I know random record selection is not actually supported by MongoDB yet, but I have found a few ways to work around it.
However, I want to select a weighted random item. This is fairly easy with mySql, but I'm not sure of the best way to go about it with Mongo.
The problem I am solving is: I have a collection that holds sweepstakes entries, and based on the number of times a user shares/promotes the contest, they get an "extra entry", to increase their chance of winning. Rather than duplicate the user's entry, I have a field that records the number of times they have shared the contest. I want to use this number as a multiplier to weight the random selection of a "winner".

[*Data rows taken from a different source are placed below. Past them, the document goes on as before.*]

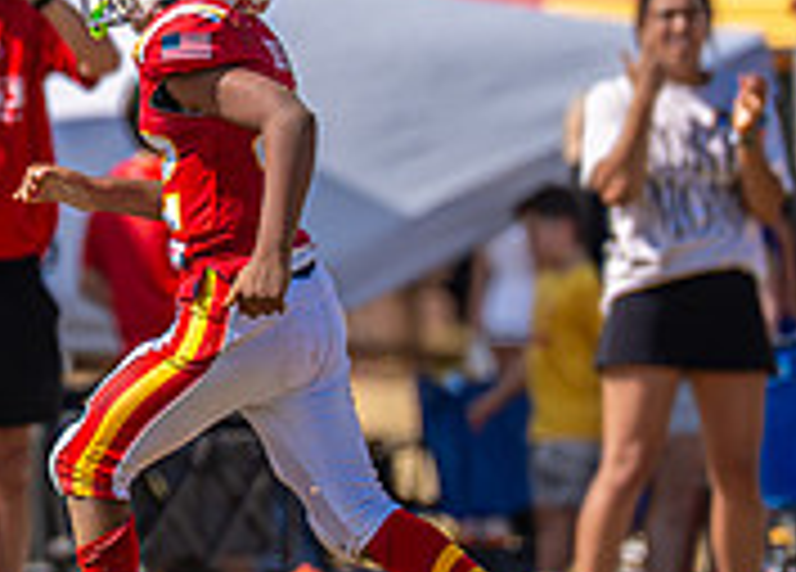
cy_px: 39
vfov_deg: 1.4
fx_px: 23593
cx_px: -55
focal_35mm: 1042
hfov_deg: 1.9
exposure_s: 1/3200
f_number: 2.8
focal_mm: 200
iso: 100
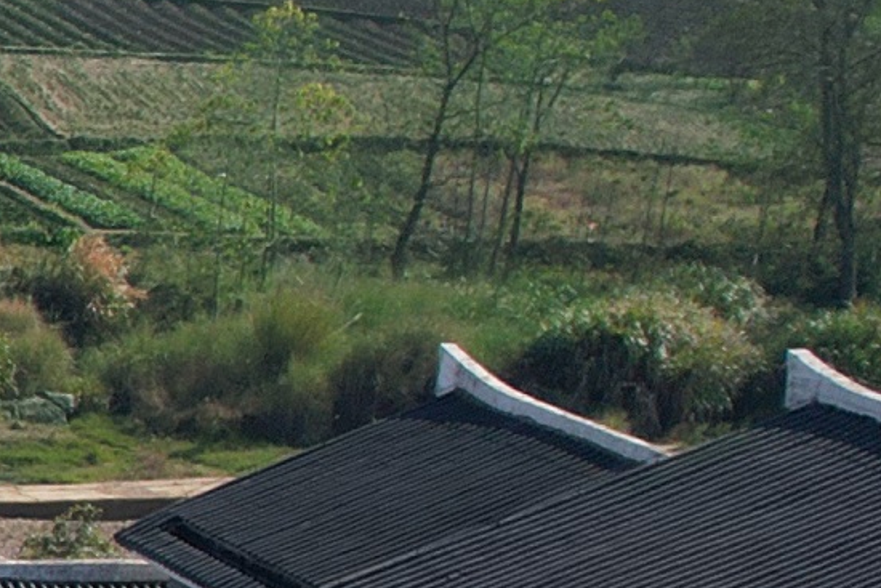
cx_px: -1937
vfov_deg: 8.4
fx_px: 3916
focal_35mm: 160
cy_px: 886
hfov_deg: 9.4
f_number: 2.8
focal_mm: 8.38
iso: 110
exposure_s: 1/2000
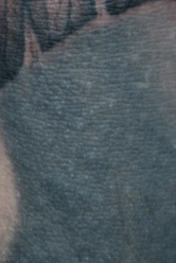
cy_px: -344
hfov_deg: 4.2
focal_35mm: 326
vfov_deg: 6.1
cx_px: 11
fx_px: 2384
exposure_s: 1/250
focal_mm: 50
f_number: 1.8
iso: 50
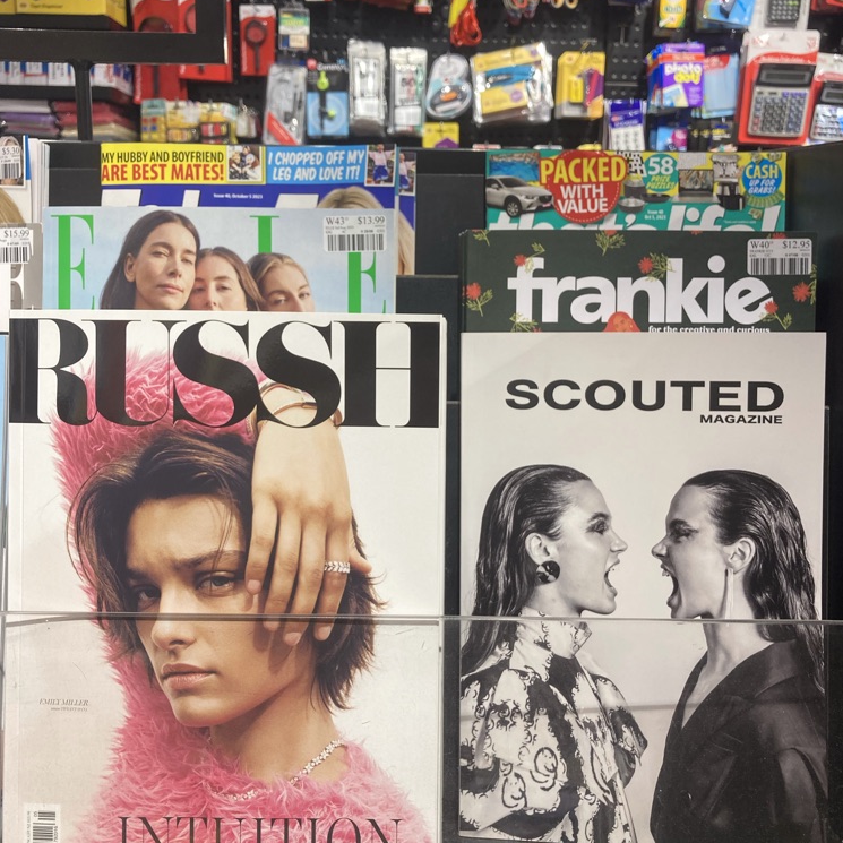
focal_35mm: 34
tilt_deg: -10.3
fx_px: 937
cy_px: 390
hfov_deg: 48.4
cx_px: 416
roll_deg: -0.4
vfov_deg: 48.4
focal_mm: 3.99
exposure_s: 1/50
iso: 40
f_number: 1.8
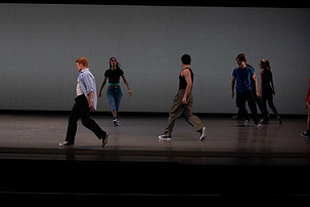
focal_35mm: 134
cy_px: 38
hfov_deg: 15.2
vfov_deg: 10.2
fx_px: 1154
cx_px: 50
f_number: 9
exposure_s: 1/500
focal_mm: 70
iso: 4000
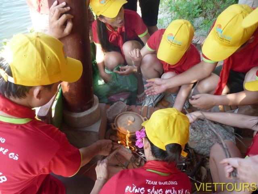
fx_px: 246
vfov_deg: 42.9
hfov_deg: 55.4
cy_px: 97
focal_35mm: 33
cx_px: 129
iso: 80
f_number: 2.8
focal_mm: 5.5
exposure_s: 1/100
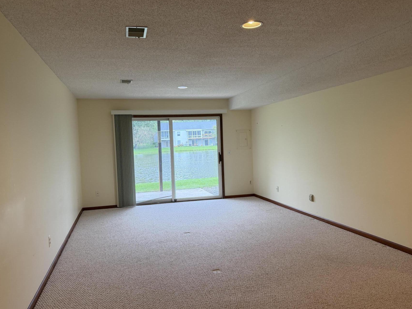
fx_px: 333
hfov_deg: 63.4
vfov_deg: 49.8
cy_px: 151
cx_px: 203
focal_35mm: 28
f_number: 1.78
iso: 200
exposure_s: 1/120
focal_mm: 6.76
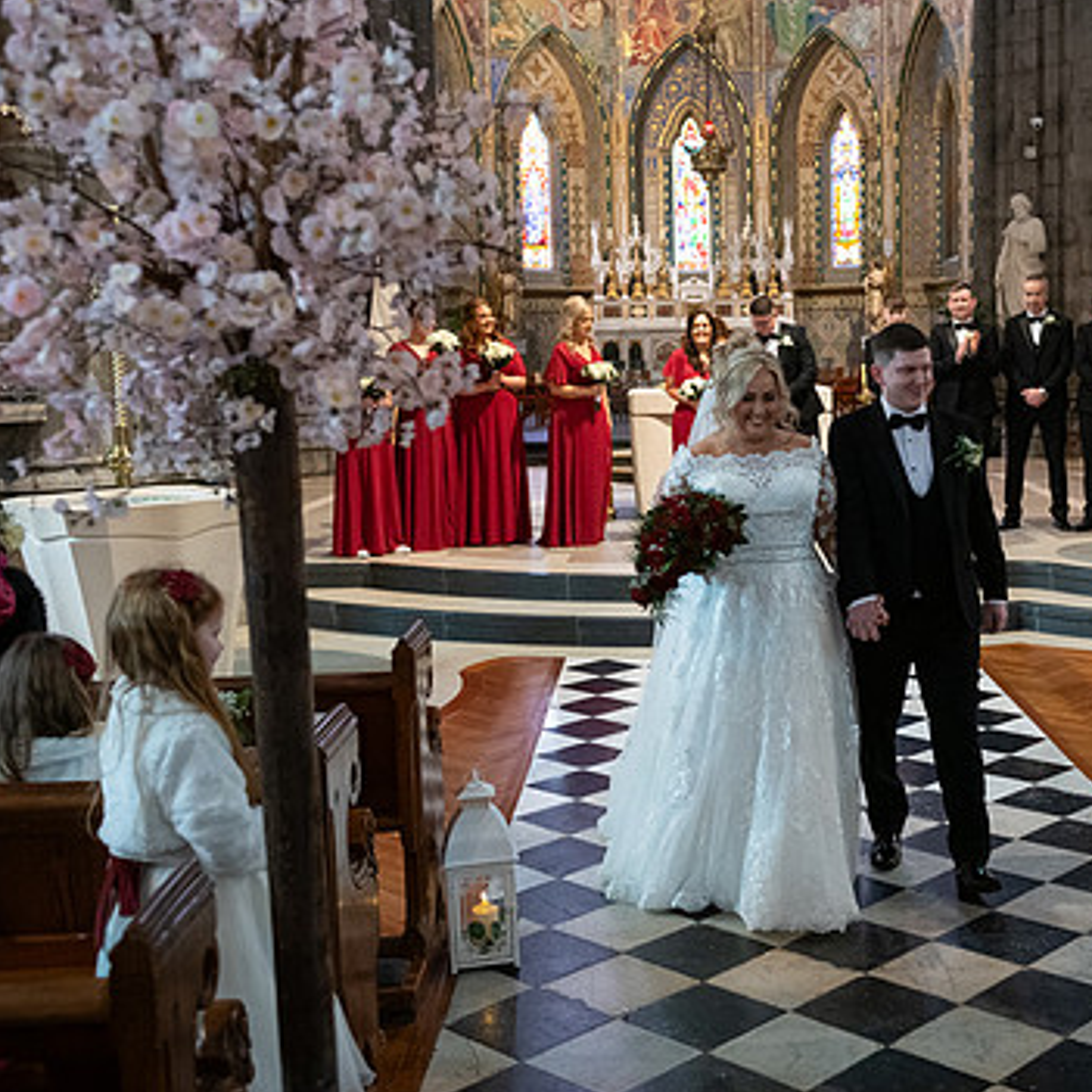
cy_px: 506
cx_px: 772
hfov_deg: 36.9
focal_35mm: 45
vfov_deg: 37.5
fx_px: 1606
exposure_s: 1/160
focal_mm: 32
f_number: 3.5
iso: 1250
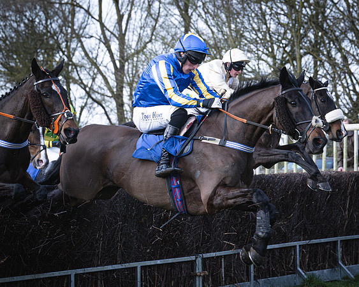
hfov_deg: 16.3
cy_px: 144
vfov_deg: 13.0
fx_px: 1257
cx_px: 201
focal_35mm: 118
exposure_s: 1/1000
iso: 400
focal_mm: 70
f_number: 4
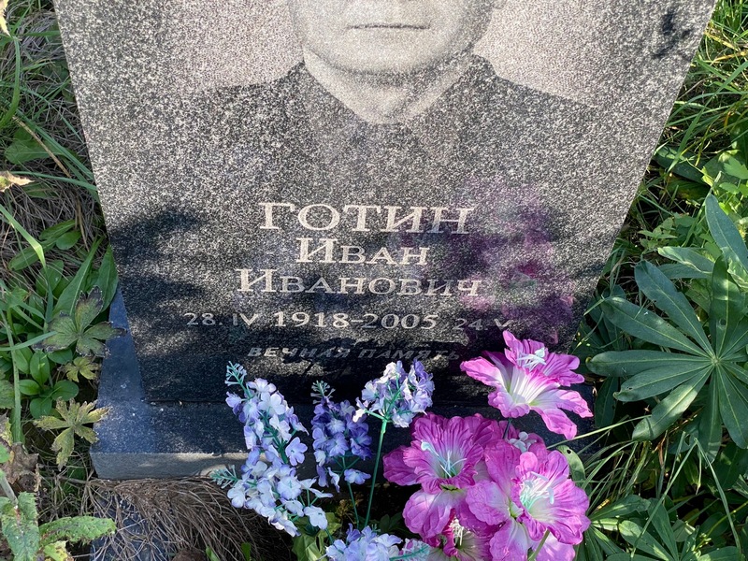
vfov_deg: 28.0
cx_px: 374
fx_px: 1124
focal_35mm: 52
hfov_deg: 36.8
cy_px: 280
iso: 20
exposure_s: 1/448
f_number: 2
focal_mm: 6
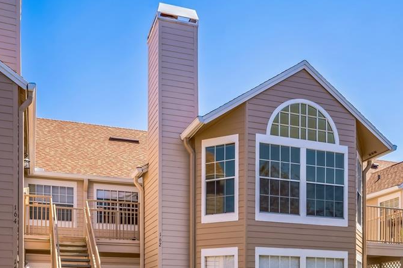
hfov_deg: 45.3
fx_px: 481
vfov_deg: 31.0
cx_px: 236
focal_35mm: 43
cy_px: 171
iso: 125
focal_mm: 28
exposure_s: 1/60
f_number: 14
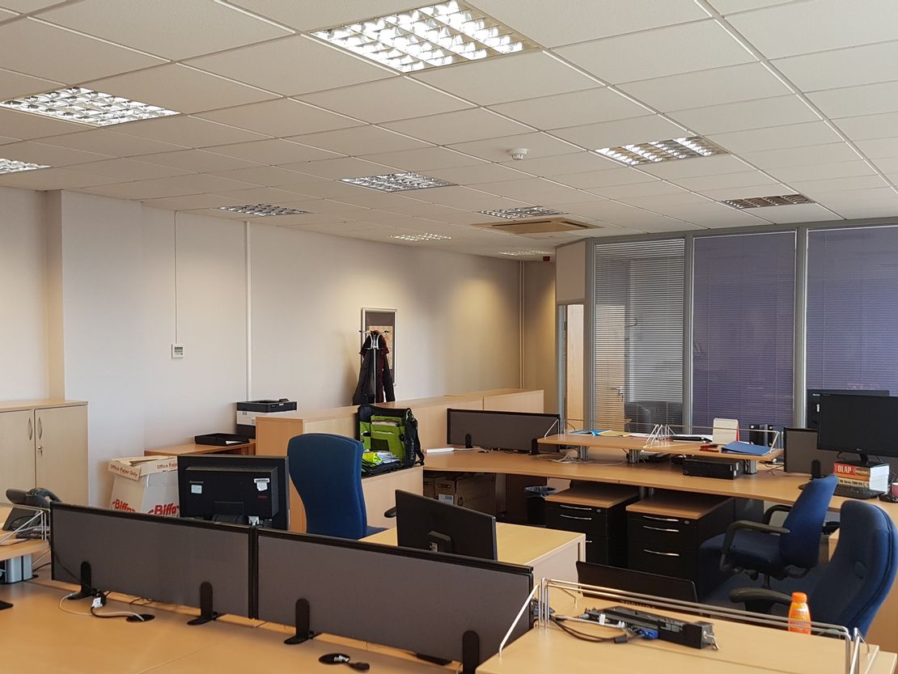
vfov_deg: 53.1
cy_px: 337
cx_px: 449
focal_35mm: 26
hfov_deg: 67.3
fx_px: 675
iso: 64
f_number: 1.7
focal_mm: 4.2
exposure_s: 1/100
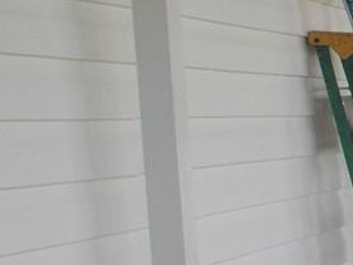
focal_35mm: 148
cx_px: 616
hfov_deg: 12.3
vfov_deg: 10.0
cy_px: 241
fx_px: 1510
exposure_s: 1/200
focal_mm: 4.6
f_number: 3.2
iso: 80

Here are a few approaches I have thought of:
- Use a variation on the Cookbook random selection method, generating an array of random numbers (equal to the multiplier), for greater chances the record will be near the random point queried (but Mongo doesn't support array [multi-key] indexes, yes? so it might be slow)
- Another variation on the Cookbook random method using a geospatial query, using a round polygon with a radius equal to the multiplier instead of a simple random number (if this is even possible, I've never used MongoDB geo indexes and queries)
- Expand the entries in a new temporary collection, then use one of the MongoDB random selection methods
- Avoid the problem and just store the duplicated entries in Mongo in the first place, and do a regular random select thingamajig
- Keep a separate index of the MongoIDs and their weight multipliers in mySql (either constantly synced, or generated on demand) and use mySql to do a random weighted selection
- Query out a huge array to do it in PHP and hope it doesn't run out of memory! :/
Am I on to anything here? Any other suggestions, for an obvious solution I am missing? I'm going to do some experimenting to see what works, but any feedback on my initial ideas is welcome!!
Performance needs to be "good" not great, since none of these contests are probably ever going to have millions of entries (usually more like [tens of] thousands), so fairness/accuracy is more important than speed. Thanks.